Many held out big hopes that the new Sogou would pose the first serious challenge in years to search leader Baidu by combining China’s third and fourth-largest search engines to create a contender with Sohu’s pedigree and Tencent’s deep pockets and wealth of searchable information.
But not much ever came of the combination, which moved one step closer to becoming a wholly owned Tencent subsidiary when the buyout received the anti-monopoly regulator’s official blessing last week. Sougou went public in New York in 2017, and then quickly sank below its IPO price of $13. It was trading at less than a quarter of that price last May, but staged a rally after Tencent announced its plan to take the company private last year at $9 per American depositary share (ADS).
That anti-trust clearance was a relatively positive sign, easing any concerns that the deal could be killed as part of the regulator’s recently aggressive stance targeting China’s largest internet companies —including Tencent — for anti-competitive behavior.
Now it’s probably just a matter of time before the company, whose name means “search dog,” gets the pro forma approval of its shareholders to seal the deal, which would be followed by a de-listing of its shares from New York. The big question after that becomes: Does anyone care? The answer seems hazy at best, and could quite possibly be “no.”
A quick look at the numbers shows why search in China is increasingly losing its luster for both major engine operators and also investors. Baidu has been the top dog in China’s search market for more than a decade after stealing the crown from previous leader Google in the first decade of the 21st century in what was cast as a major victory for homegrown technology over imports.
Google left the market completely in 2010 after a high-profile spat with Beijing over required self-policing rules for content, though many said at the time that was just an excuse for the already-stumbling U.S. giant to leave the market. That left the lucrative China search market to mostly local companies, plus Microsoft’s Chinese version of Bing that never really managed to find an audience.
Baidu continued to rule the roost for years, even as it faced a serious challenge at one point from the Haosou engine operated by security software specialist 360 Security Technology. But the latest rankings show Baidu is still king of the castle with 80% of China’s search market in June this year, according to StatCounter Global Stats. Sogou was a distant second with 11% of the market, followed by Bing and Google with miniscule 3.5% and 2.4%, respectively.

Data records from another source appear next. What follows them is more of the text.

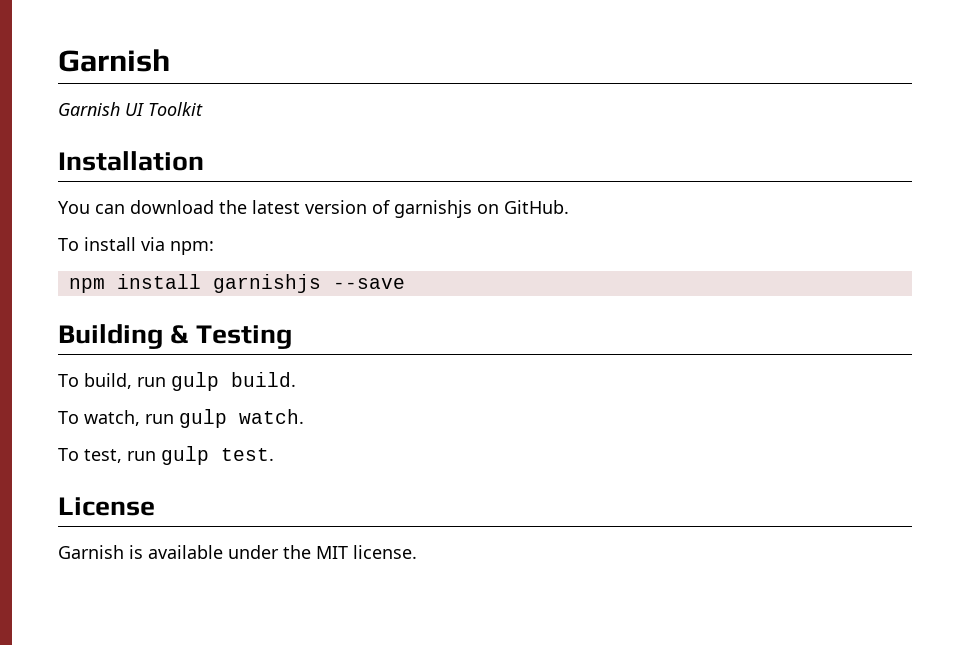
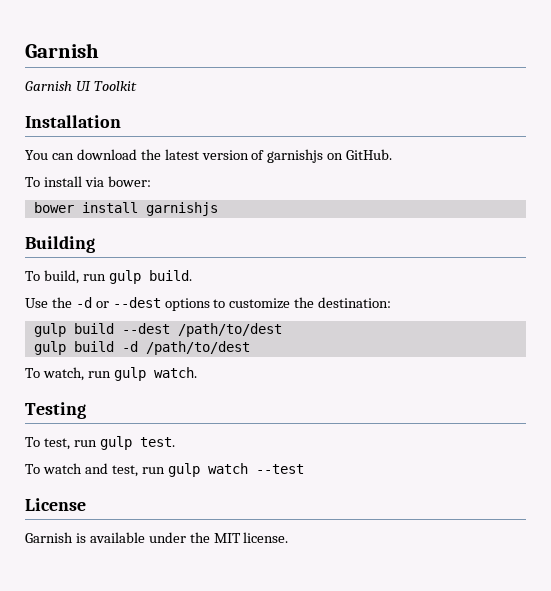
[170,241,214,255] [68,278,105,293] npm: // npm -> [107,176,151,187] [33,202,74,213] bower: // bower
[332,278,405,289] --save -> (218, 209) none
[170,325,292,349] & Testing -> (95, 244) none
(296, 379) none -> [25,297,392,311] [33,323,282,337] [33,341,250,355] // Use the -d or --dest options to customize the destination: // gulp build --dest /path/to/dest // gulp build -d /path/to/dest
(304, 416) none -> [25,402,86,419] // Testing
(274, 454) none -> [25,463,304,477] // To watch and test, run gulp watch --test

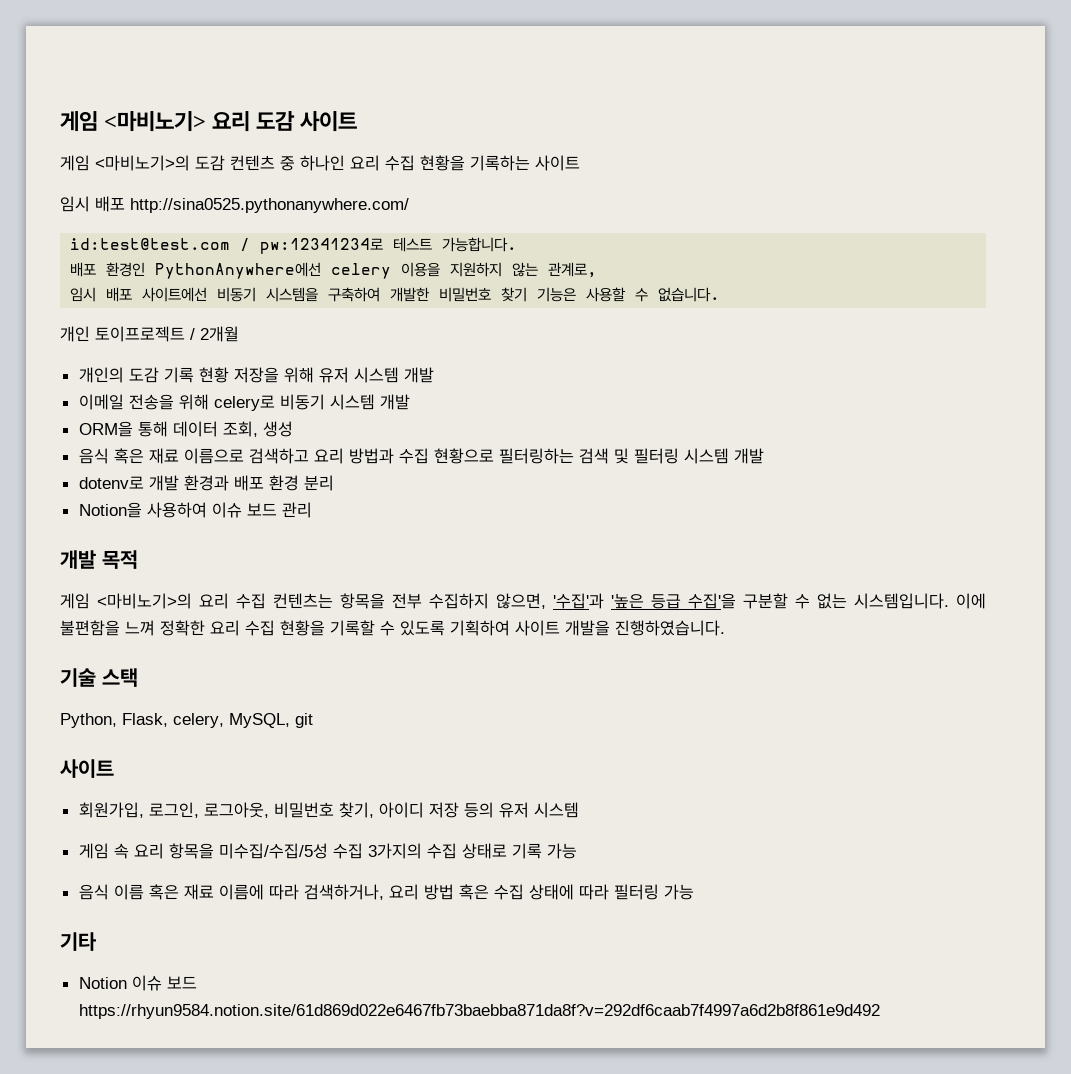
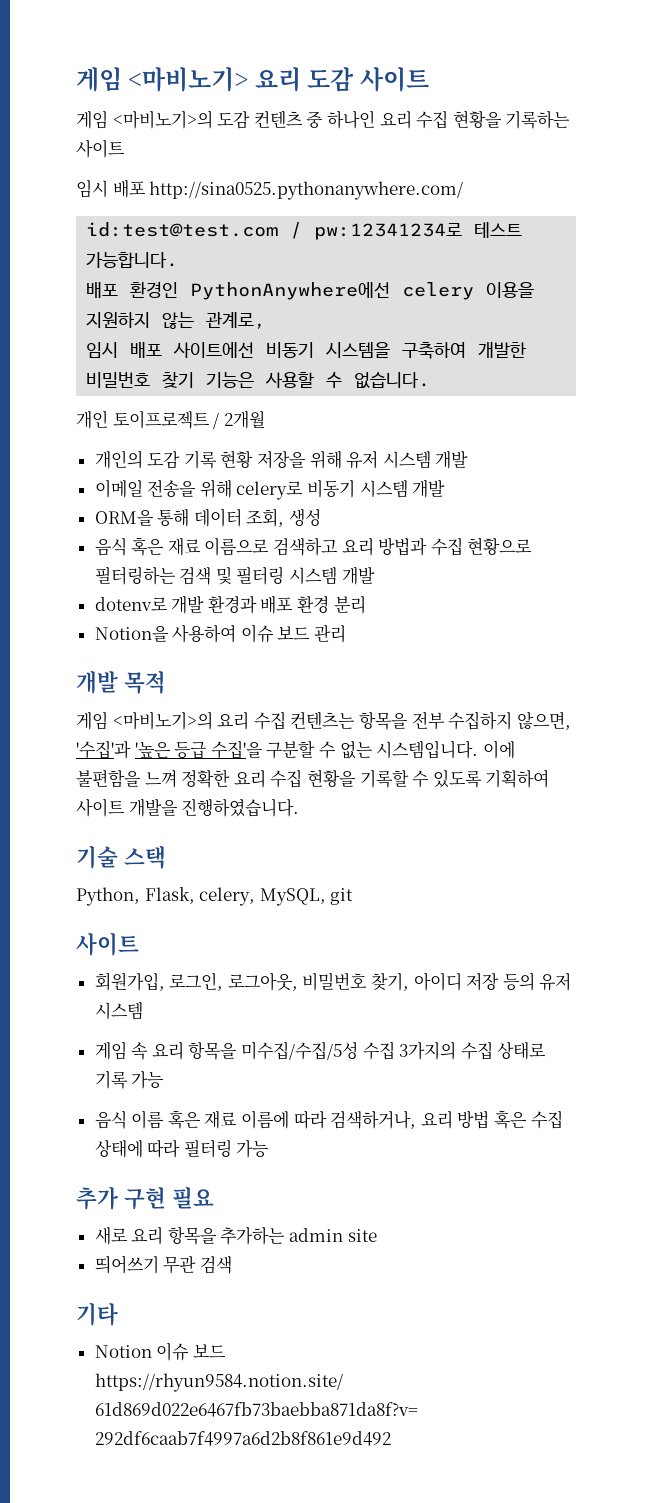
(694, 892) none -> [76,1186,214,1210] [94,1226,377,1245] [94,1255,232,1274] // 추가 구현 필요 // 새로 요리 항목을 추가하는 admin site // 띄어쓰기 무관 검색

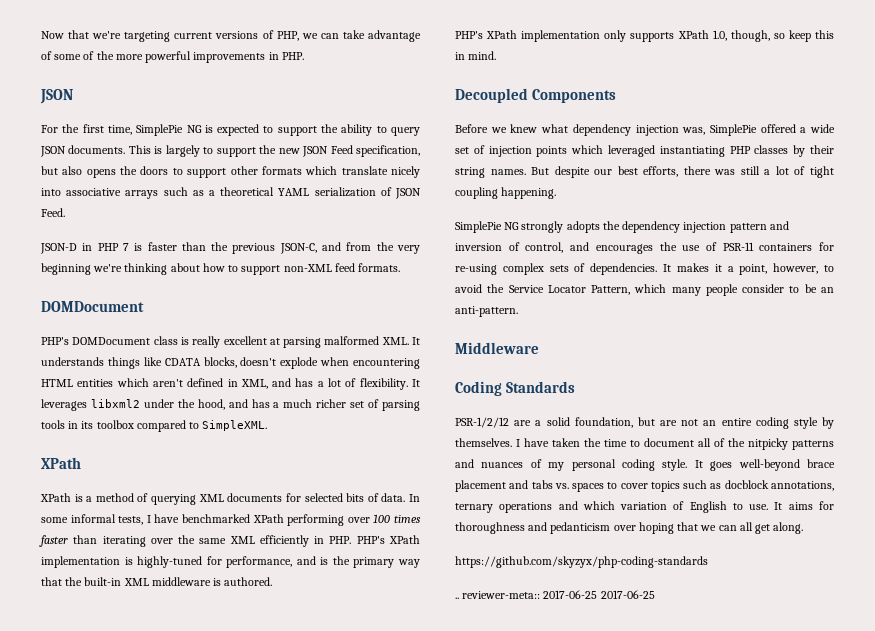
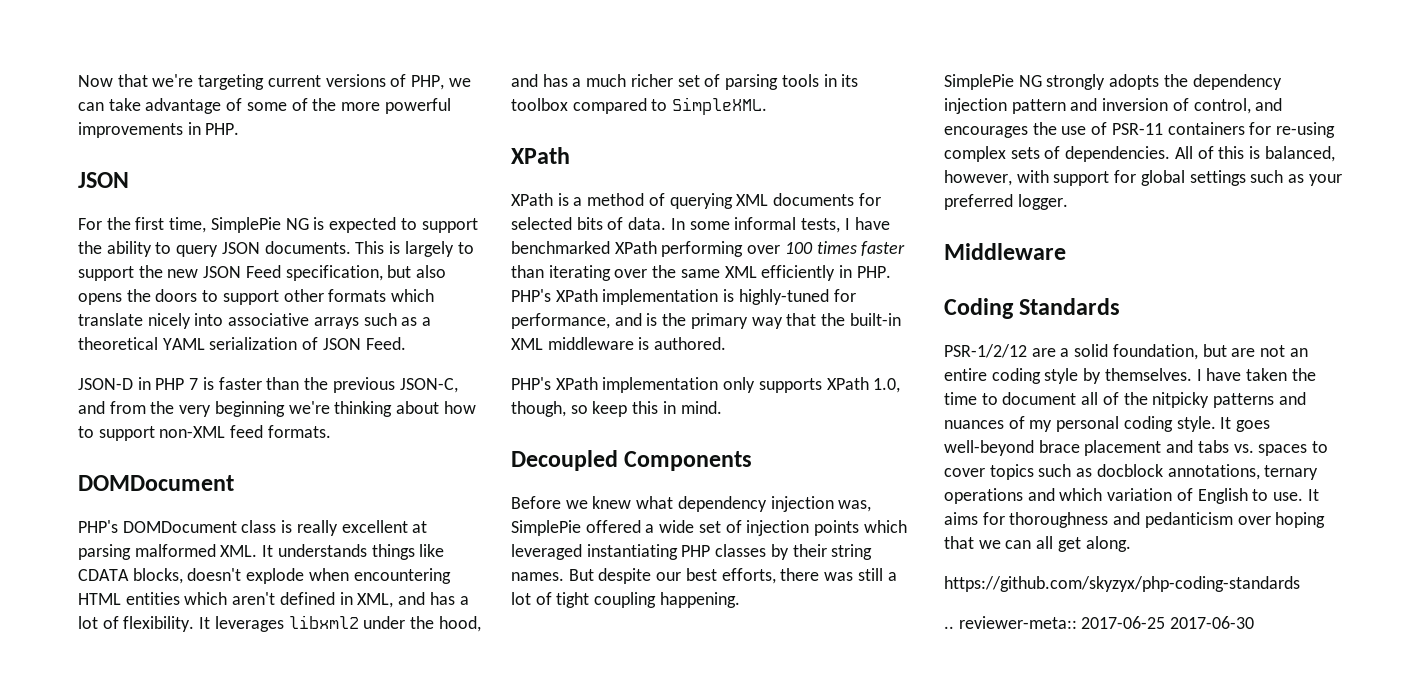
[663,263,834,275] [455,284,834,296] [455,306,518,317] It makes it a point, however, to avoid the Service Locator Pattern, which many people consider to be an anti-pattern. -> [1174,146,1335,162] [944,170,1342,186] [944,194,1068,210] All of this is balanced, however, with support for global settings such as your preferred logger.
[600,590,655,599] 2017-06-25 -> [1170,616,1255,629] 2017-06-30

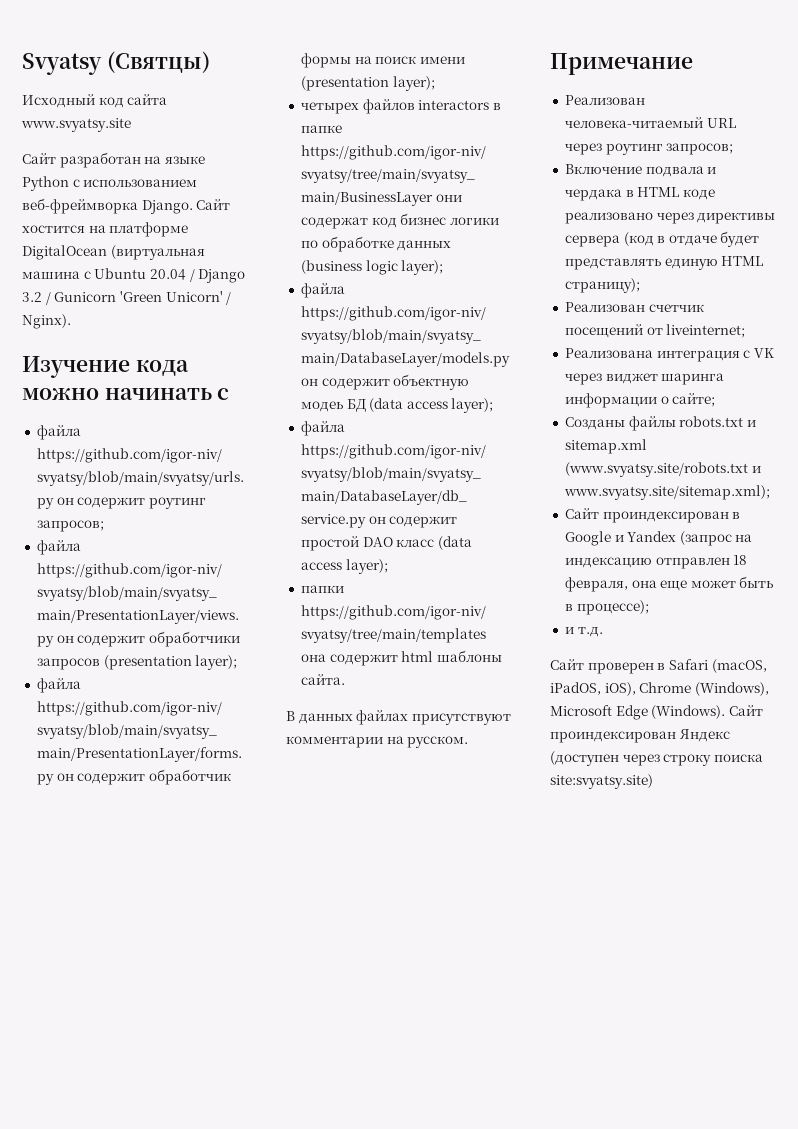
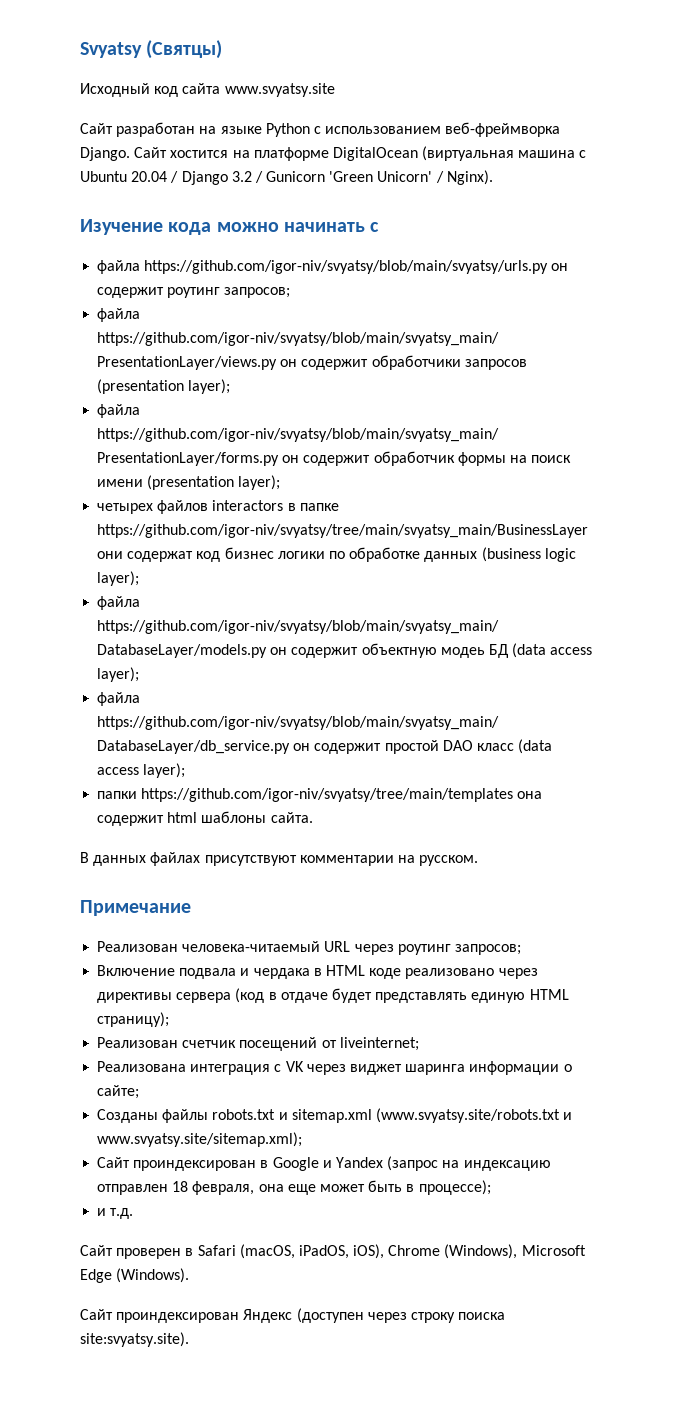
(726, 712) none -> (190, 1275) //
[550,774,653,789] site:svyatsy.site) -> [80,1332,189,1347] site:svyatsy.site).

But what those market share figures don’t show it that China’s total search pie is rapidly shrinking.
Baidu’s search revenue, defined as online marketing revenue from the Baidu Core section of its business in its most recent reports, slipped 5% in 2020 to 66.3 billion yuan ($10.2 billion) versus 2019. The company defined things slightly differently the previous year, but also noted that overall revenue from online marketing fell 5% in 2019 from 2018.
Sogou’s financial statement looked even worse, with the company’s search revenue plunging 22% last year to $837 million, more than wiping out a 5% gain the previous year. That huge swing, which admittedly was made worse by the Covid-19 outbreak as companies scaled back their marketing budgets, pushed Sogou into the red with a $108 million loss for the year.
The slumping search market seems to owe at least partly to the movement toward super apps like WeChat and Taobao, which jealously guard content created in their ecosystems and often block its indexing by third-party engines like Baidu. At the same time, people like me increasingly eschew Baidu for the simple fact that it quite blatantly favors content created in its own ecosystem in areas like its Wikipedia-like Baike and its Baijia news site.
“Search as a standalone isn’t really an entry point anymore — apps are,” one of my sources told me when asked for his view on the buyout. “So I’m not sure what the rationale is for Tencent’s buyout. Like everyone else I’m curious what Tencent will do with the business. They don’t need it to stab Baidu in the ribs anymore, as Baidu has kind of withered on its own.”
Indeed, Baidu has been struggling to stay relevant in China’s internet realm after losing its long-held status as the nation’s third-largest internet company, behind the much larger Tencent and Alibaba, in 2017. Since then the company has been overtaken by a number of other names as well, including online-to-offline specialist Meituan, e-commerce giant Pinduoduo and even the far-younger and money-losing online video company Kuaishou.
At the end of the day, China’s search market is probably shrinking by about 6% annually, with no indication when the trend might reverse — if ever. Tencent can certainly afford the roughly $2 billion it will need to purchase the stake of Sogou it doesn’t already own. But it may be taking control of a vehicle that’s fast running out of fuel and perhaps simply needs to be retired.